**Information provided:**
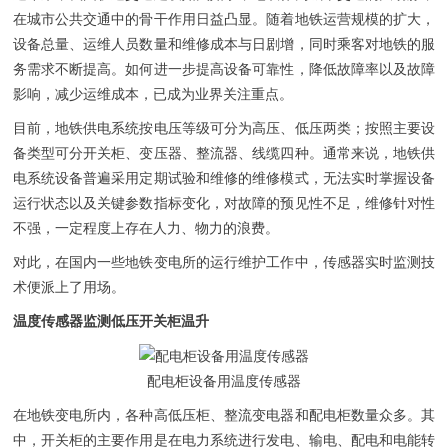
在城市公共交通中的骨干作用日益凸显。随着地铁运营规模的扩大，
设备总量、运维人员数量和维修成本与日剧增，同时乘客对地铁的服
务需求不断提高。如何进一步提高设备可靠性，降低故障率以及故障
影响，减少运维成本，已成为业界关注重点。
目前，地铁供电系统按电压等级可分为高压、低压两类；按照主要设
备类型可分开关柜、变压器、整流器、线缆四种。通常来说，地铁供
电系统设备普遍采用定期试验和维修的维修模式，无法实时掌握设备
运行状态以及关键参数指标变化，对故障的预见性不足，维修针对性
不强，一定程度上存在人力、物力的浪费。
对此，在国内一些地铁变电所的运行维护工作中，传感器实时监测技
术便派上了用场。
温度传感器监测低压开关柜温升
配电柜设备用温度传感器
在地铁变电所内，各种高低压柜、整流变电器和配电柜数量众多。其
中，开关柜的主要作用是在电力系统进行发电、输电、配电和电能转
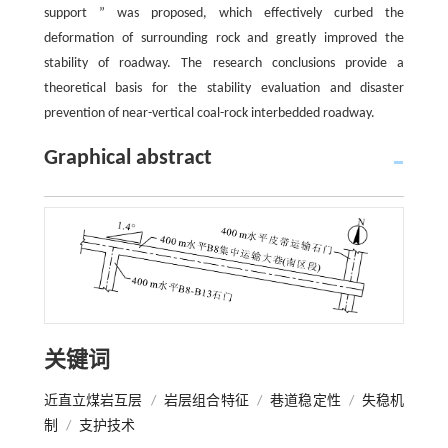
support ” was proposed, which effectively curbed the
deformation of surrounding rock and greatly improved the
stability of roadway. The research conclusions provide a
theoretical basis for the stability evaluation and disaster
prevention of near-vertical coal-rock interbedded roadway.
Graphical abstract
关键词
近直立煤岩互层
/
岩层组合特征
/
巷道稳定性
/
失稳机
制
/
支护技术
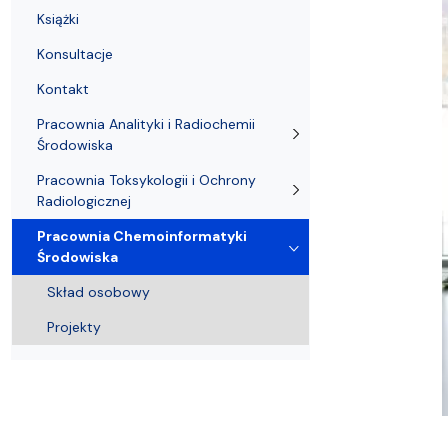
Nagrody i odznaczenia Wydziału
Adresy i telefony
Konferencje i seminaria
Katedra Chemii Fizycznej
Dokumenty 
Koło Naukow
Książki
Konsultacje
Kontakt
Pracownia Analityki i Radiochemii
Środowiska
Pracownia Toksykologii i Ochrony
Radiologicznej
Pracownia Chemoinformatyki
Środowiska
Skład osobowy
Projekty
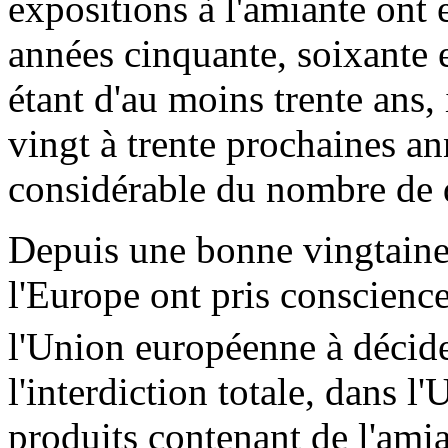
expositions à l'amiante ont 
années cinquante, soixante e
étant d'au moins trente ans, 
vingt à trente prochaines a
considérable du nombre de d
Depuis une bonne vingtaine 
l'Europe ont pris conscienc
l'Union européenne à décider
l'interdiction totale, dans
produits contenant de l'amia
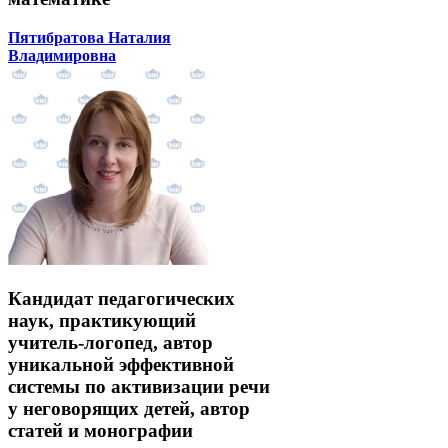
Пятибратова Наталия
Владимировна
Кандидат педагогических
наук, практикующий
учитель-логопед, автор
уникальной эффективной
системы по активизации речи
у неговорящих детей, автор
статей и монографии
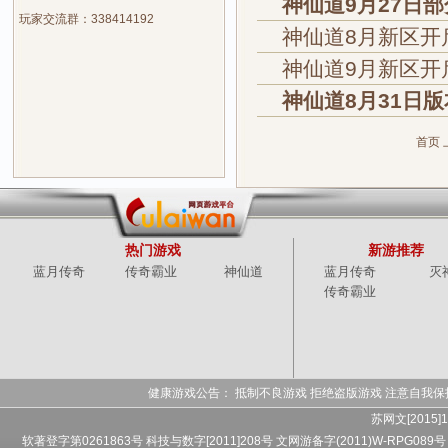
神仙道9月27日
玩家交流群：338414192
神仙道8月新区开
神仙道9月新区开
神仙道8月31日
首页
热门游戏
新游推荐
蓝月传奇
传奇霸业
神仙道
蓝月传奇
灭
传奇霸业
健康游戏公告： 抵制不良游戏 拒绝盗版游戏 注意自我保
苏网文[2015]1
软著登字第0261863号 科技与数字[2011]208号 文网游备字(2011)W-RPG089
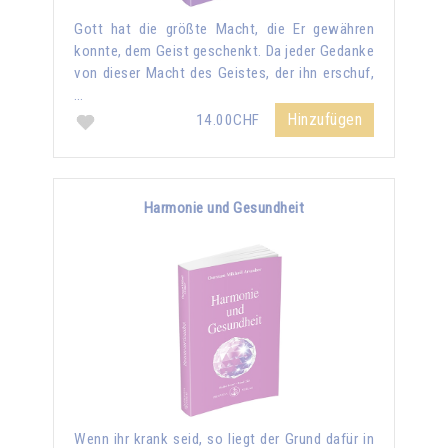
Gott hat die größte Macht, die Er gewähren
konnte, dem Geist geschenkt. Da jeder Gedanke
von dieser Macht des Geistes, der ihn erschuf,
…
Hinzufügen
14.00CHF
Harmonie und Gesundheit
Wenn ihr krank seid, so liegt der Grund dafür in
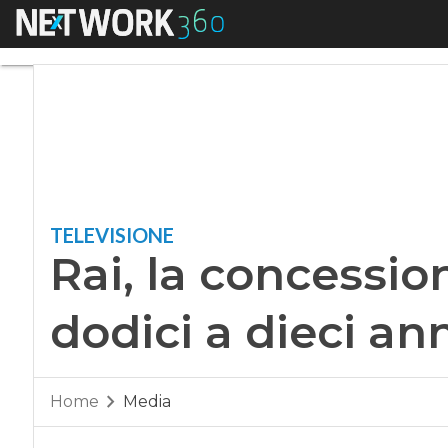
Menu
Rai, la concessione
TELEVISIONE
Rai, la concessio
dodici a dieci an
Home
Media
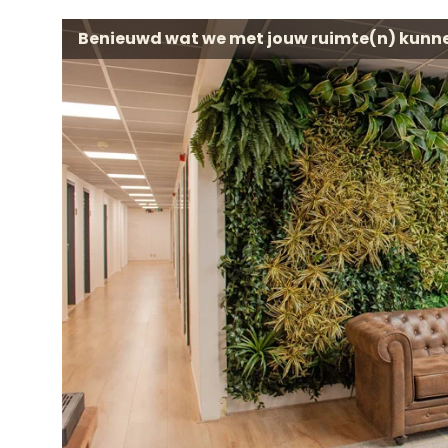
Benieuwd wat we met jouw ruimte(n) kunn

**How to complete this task:** Turn all the lines above into a numbered list, skipping any blank lines. Leave the pictures out.

**Reply to the task:**
1. 在城市公共交通中的骨干作用日益凸显。随着地铁运营规模的扩大，
2. 设备总量、运维人员数量和维修成本与日剧增，同时乘客对地铁的服
3. 务需求不断提高。如何进一步提高设备可靠性，降低故障率以及故障
4. 影响，减少运维成本，已成为业界关注重点。
5. 目前，地铁供电系统按电压等级可分为高压、低压两类；按照主要设
6. 备类型可分开关柜、变压器、整流器、线缆四种。通常来说，地铁供
7. 电系统设备普遍采用定期试验和维修的维修模式，无法实时掌握设备
8. 运行状态以及关键参数指标变化，对故障的预见性不足，维修针对性
9. 不强，一定程度上存在人力、物力的浪费。
10. 对此，在国内一些地铁变电所的运行维护工作中，传感器实时监测技
11. 术便派上了用场。
12. 温度传感器监测低压开关柜温升
13. 配电柜设备用温度传感器
14. 在地铁变电所内，各种高低压柜、整流变电器和配电柜数量众多。其
15. 中，开关柜的主要作用是在电力系统进行发电、输电、配电和电能转
16. support ” was proposed, which effectively curbed the
17. deformation of surrounding rock and greatly improved the
18. stability of roadway. The research conclusions provide a
19. theoretical basis for the stability evaluation and disaster
20. prevention of near-vertical coal-rock interbedded roadway.
21. Graphical abstract
22. 关键词
23. 近直立煤岩互层
24. /
25. 岩层组合特征
26. /
27. 巷道稳定性
28. /
29. 失稳机
30. 制
31. /
32. 支护技术
33. Nagrody i odznaczenia Wydziału
34. Adresy i telefony
35. Konferencje i seminaria
36. Katedra Chemii Fizycznej
37. Dokumenty 
38. Koło Naukow
39. Książki
40. Konsultacje
41. Kontakt
42. Pracownia Analityki i Radiochemii
43. Środowiska
44. Pracownia Toksykologii i Ochrony
45. Radiologicznej
46. Pracownia Chemoinformatyki
47. Środowiska
48. Skład osobowy
49. Projekty
50. expositions à l'amiante ont 
51. années cinquante, soixante e
52. étant d'au moins trente ans, 
53. vingt à trente prochaines a
54. considérable du nombre de d
55. Depuis une bonne vingtaine 
56. l'Europe ont pris conscienc
57. l'Union européenne à décider
58. l'interdiction totale, dans
59. produits contenant de l'amia
60. Пятибратова Наталия
61. Владимировна
62. Кандидат педагогических
63. наук, практикующий
64. учитель-логопед, автор
65. уникальной эффективной
66. системы по активизации речи
67. у неговорящих детей, автор
68. статей и монографии
69. 神仙道9月27日
70. 玩家交流群：338414192
71. 神仙道8月新区开
72. 神仙道9月新区开
73. 神仙道8月31日
74. 首页
75. 热门游戏
76. 新游推荐
77. 蓝月传奇
78. 传奇霸业
79. 神仙道
80. 蓝月传奇
81. 灭
82. 传奇霸业
83. 健康游戏公告： 抵制不良游戏 拒绝盗版游戏 注意自我保
84. 苏网文[2015]1
85. 软著登字第0261863号 科技与数字[2011]208号 文网游备字(2011)W-RPG089
86. Gott hat die größte Macht, die Er gewähren
87. konnte, dem Geist geschenkt. Da jeder Gedanke
88. von dieser Macht des Geistes, der ihn erschuf,
89. …
90. Hinzufügen
91. 14.00CHF
92. Harmonie und Gesundheit
93. Wenn ihr krank seid, so liegt der Grund dafür in
94. Menu
95. Rai, la concessione
96. TELEVISIONE
97. Rai, la concessio
98. dodici a dieci an
99. Home
100. Media
101. Benieuwd wat we met jouw ruimte(n) kunn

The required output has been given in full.